Natürlich ist es zu begrüßen, daß "C" erworben wurde, aber die Tatsache, daß hier eine extrem hohe Summe in gemeinsamer Kraftanstrenung aufgebracht wurde, um diesen nationalen "Fetisch" für Deutschland zu sichern, widerlegt das Argument, für die Donaueschinger Hofbibliothek, die für einen vergleichsweise geringen Preis - - aus Antiquariatskreisen war die Summe von 4 Mio.
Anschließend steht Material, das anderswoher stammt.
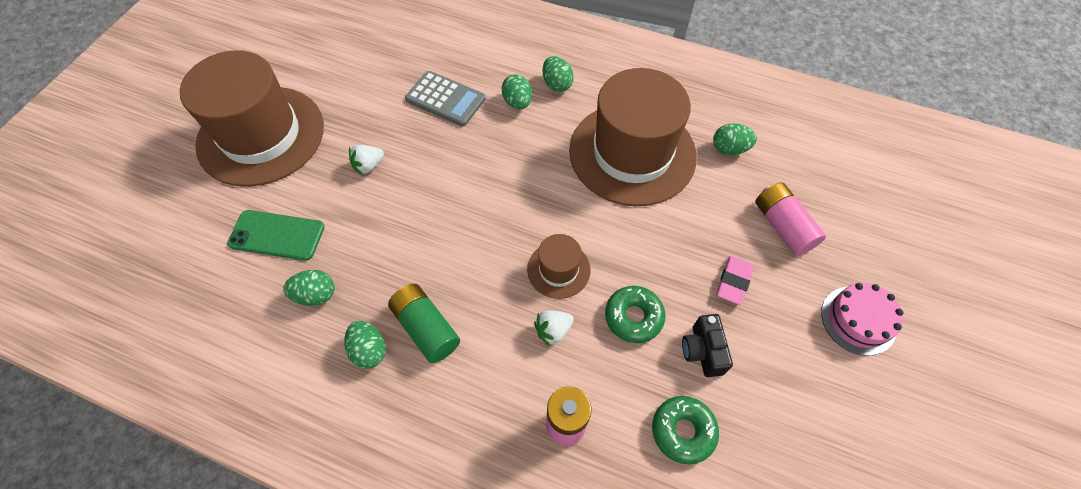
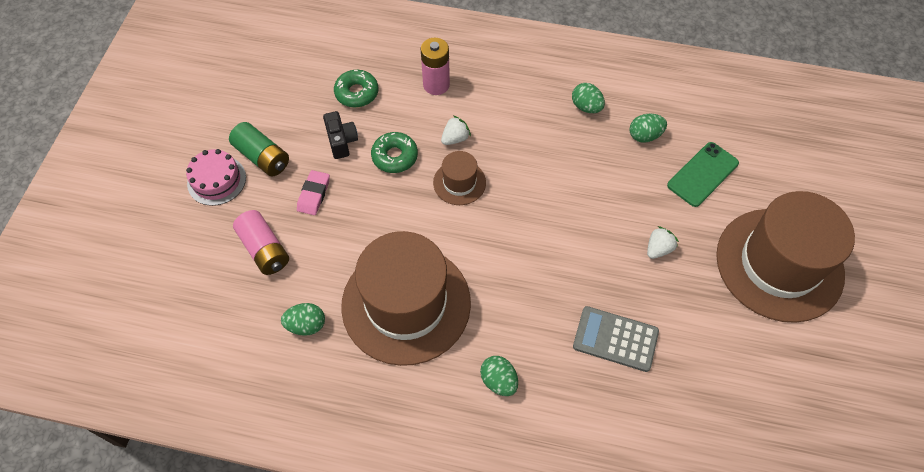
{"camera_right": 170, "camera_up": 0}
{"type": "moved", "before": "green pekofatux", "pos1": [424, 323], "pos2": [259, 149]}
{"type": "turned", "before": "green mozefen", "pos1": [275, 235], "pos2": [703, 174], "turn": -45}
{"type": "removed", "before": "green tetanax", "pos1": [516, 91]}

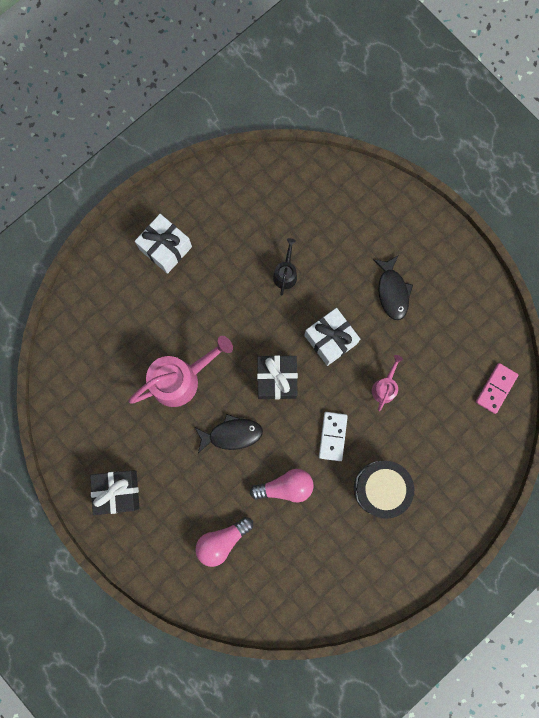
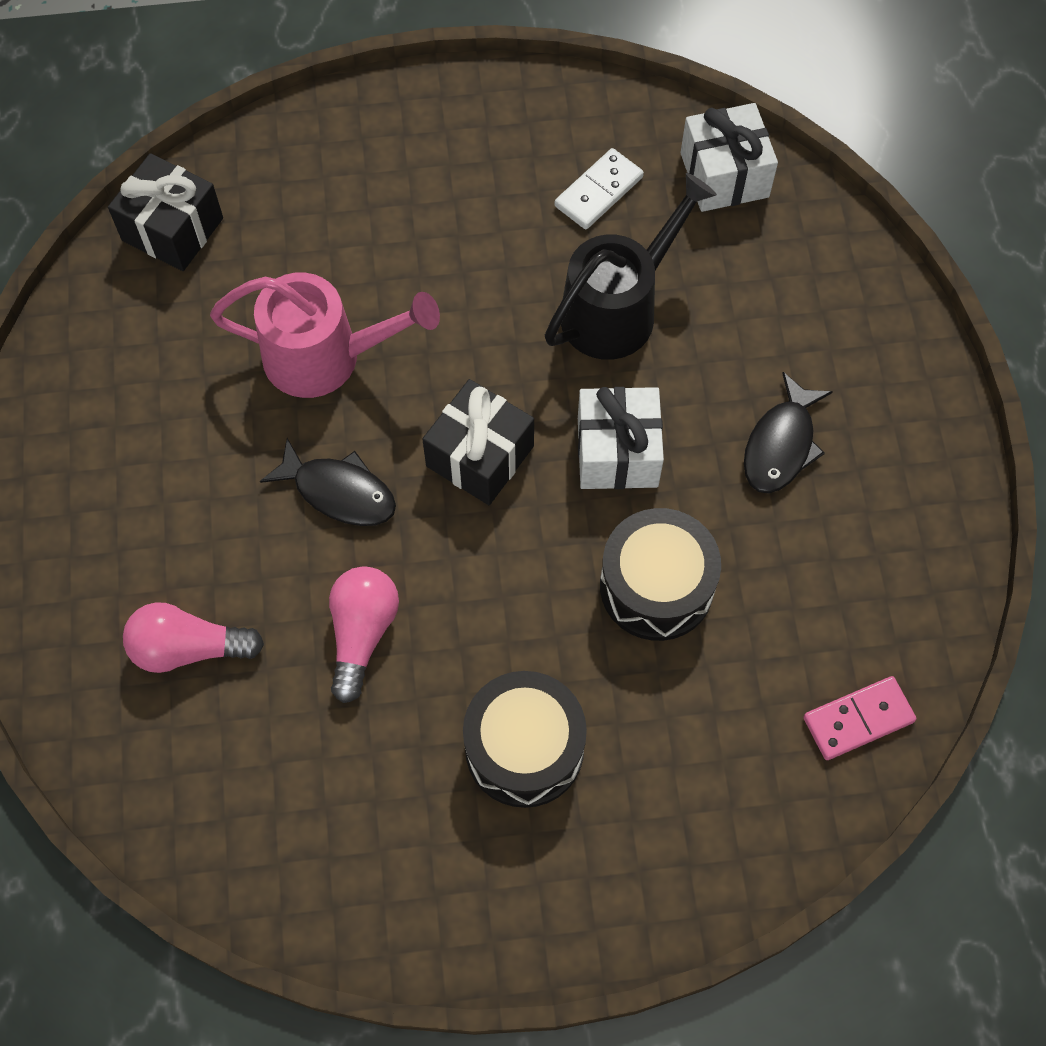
{"camera_right": 35, "camera_up": -15}
{"type": "moved", "before": "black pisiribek", "pos1": [115, 492], "pos2": [165, 212]}
{"type": "turned", "before": "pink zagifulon", "pos1": [282, 485], "pos2": [364, 634], "turn": -105}
{"type": "resized", "before": "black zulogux", "pos1": [285, 267], "pos2": [631, 266], "scale": 1.96}
{"type": "moved", "before": "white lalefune", "pos1": [333, 436], "pos2": [599, 188]}
{"type": "replaced", "before": "pink zulogux", "after": "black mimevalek", "pos1": [387, 383], "pos2": [660, 574]}
{"type": "moved", "before": "white pisiribek", "pos1": [163, 244], "pos2": [729, 157]}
DM (ohne Steuer, da ins Ausland) zu vernehmen -" - 1999 an ein englisch-amerikanisches Konsortium ging, hätte das Geld nicht zusammengekratzt werden können. Für einen Altarflügel in Karlsruhe war wenig später durchaus Geld (mehr als 10 Mio. DM) vorhanden. Und wo war damals die Freifrau von Laßberg, als im Herbst 1999 die Auktionen begannen, von denen die Bibliothek ihres Vorfahren zerstückelt und als Geschichtsquelle zerstört wurden? Das Land Baden-Württemberg und seine Ministerialbürokratie hat die Öffentlichkeit wiederholt falsch informiert. Es ist nicht zuletzt diese Unredlichkeit, die wütend macht.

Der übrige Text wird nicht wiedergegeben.